Hamish: Well it doesn’t. Your job as a boyfriend there is to get really excited and when she showed me The Dress, I went really big and then I thought maybe I’ve gone too big and she’ll suspect that I struggle to… because I don’t know about dresses, I think she looked great in all of them. She said well I tried on Dress A and Dress B and I said “oh yeah, yeah yeah” but “I LOVE this Dress C” and I had to go “Oh my God, that is stunning, that makes all the other dresses in the world jealous” and I overacted a bit, and I thought I’m pushing this and she’s like “Oh, thanks, that’s really sweet”. I really thought she was going to turn around and go ‘I’m onto your pantomine” but girls love it when you go on and on, I’ve learnt.
Simone: Have you thought about who’s going to win the gold Logie? You’ve got a bet on Adam Hills haven’t you? What are you really thinking?
Andy: To be honest, it’s such a great field this year, and with anything that’s Most Popular, you have no idea, but there’s no stragglers here and it’s really quite exciting to see Denton and Hills actually alongside, you know, everyone who’s more commercially viable stars, like McManus and Natalie Blair and these type of people, but it’s nice to see such a wide range, everyone’s obviously brilliant at their own fields, so it’s not hard, it’s apples and apples. It’s not like you can compare Chris Lilley’s popularity to Andrew Denton’s popularity, it’s just a different thing. So Hamish and I have got a few friends in there. From a work side of thing we’d love to see McManus, Rove, win, because we work on that show and from a radio point of view we’d love to see Adam win
Hamish: because we have a massive bet on him and we want to buy a hill. If he wins, we get to buy Adam’s hill.
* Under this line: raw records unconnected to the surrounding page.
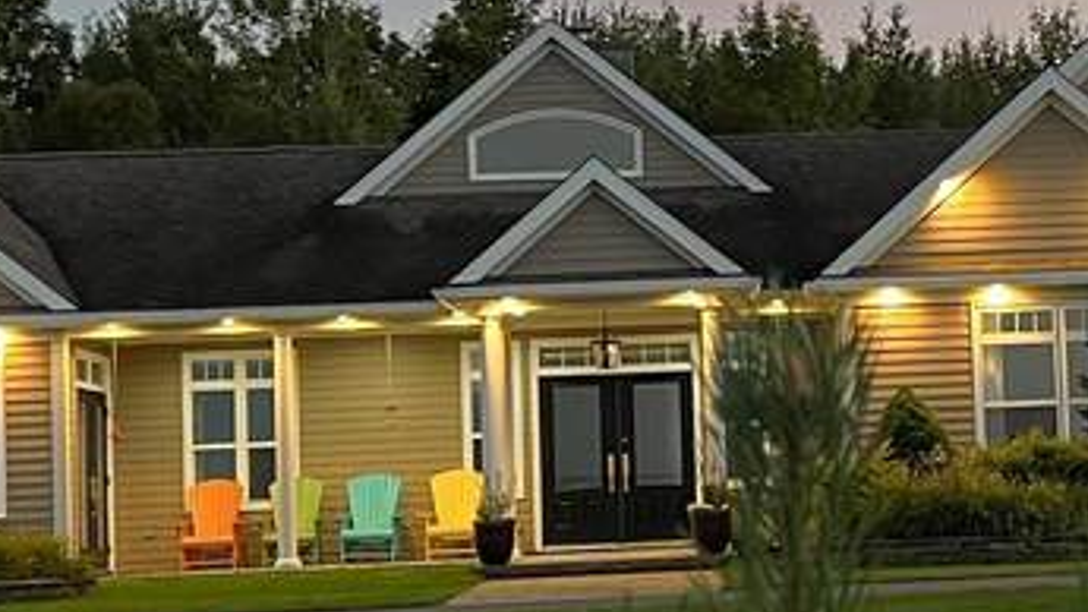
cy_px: 259
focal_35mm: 105
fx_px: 3029
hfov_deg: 20.0
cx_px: 990
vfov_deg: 11.5
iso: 160
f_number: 1.5
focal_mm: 5.7
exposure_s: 1/60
Andy: and that’s the important thing.
Simone: So what’s your pick for the number one red-carpet fashion standout?
Hamish: Oh, OK, hair.
Andy: I think we’ll see a lot of bald women.
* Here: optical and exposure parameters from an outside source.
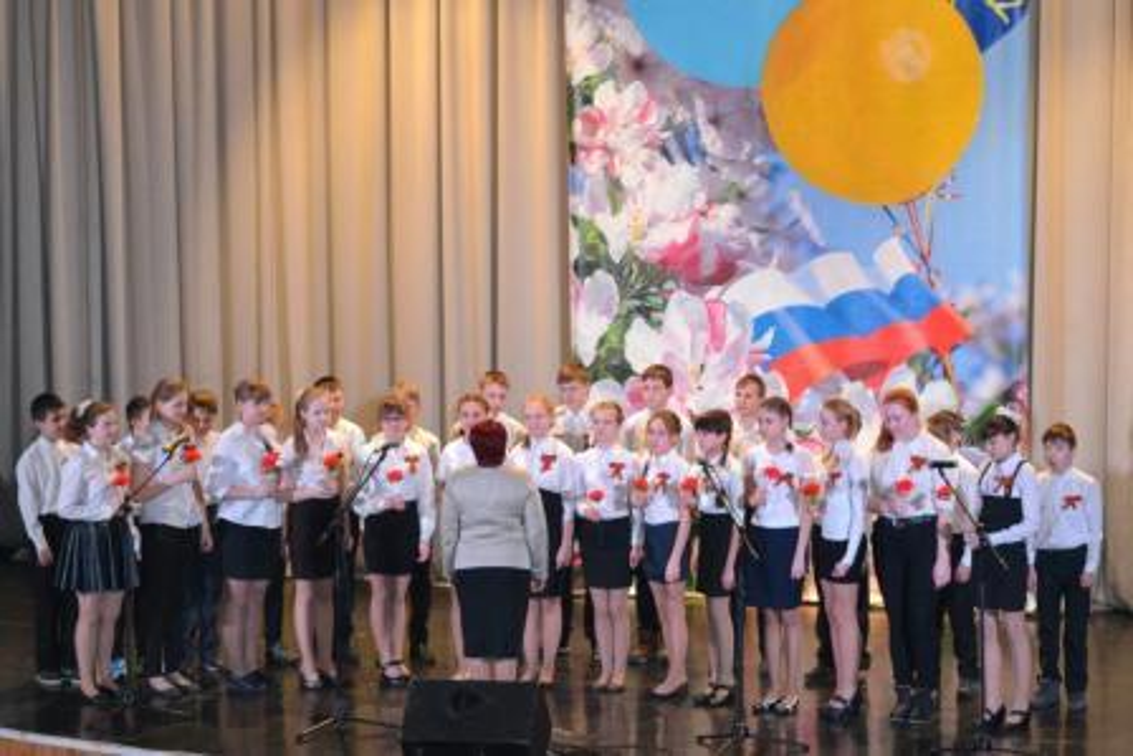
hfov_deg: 21.9
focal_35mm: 93
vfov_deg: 14.7
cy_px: 378
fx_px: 2928
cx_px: 566
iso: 1250
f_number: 4.5
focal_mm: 62
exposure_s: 1/60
Hamish: I think hair will be in this year.
Andy: Are you talking about a person, not a trend? I’ll take this opportunity to say ah, Megan, and Hamish should probably say Anna.
Hamish: Should I?
Simone: I thought Patti.
Hamish: Patti will look stunning, she’ll sizzle. And I think Naomi Robson will shock us all and I’m going to leave that open as to whether it’s good or bad.
Simone: Who will do a Bjork in the swan outfit at the Oscars moment?
Andy: Girlfriend’s aside, Mark Holden generally wears something weird doesn’t he?
Hamish: Yes, that’s true. The guys from Pizza usually roll up in something outrageous. I want to see Kerry O’Brien wear board shorts, we know it’s coming.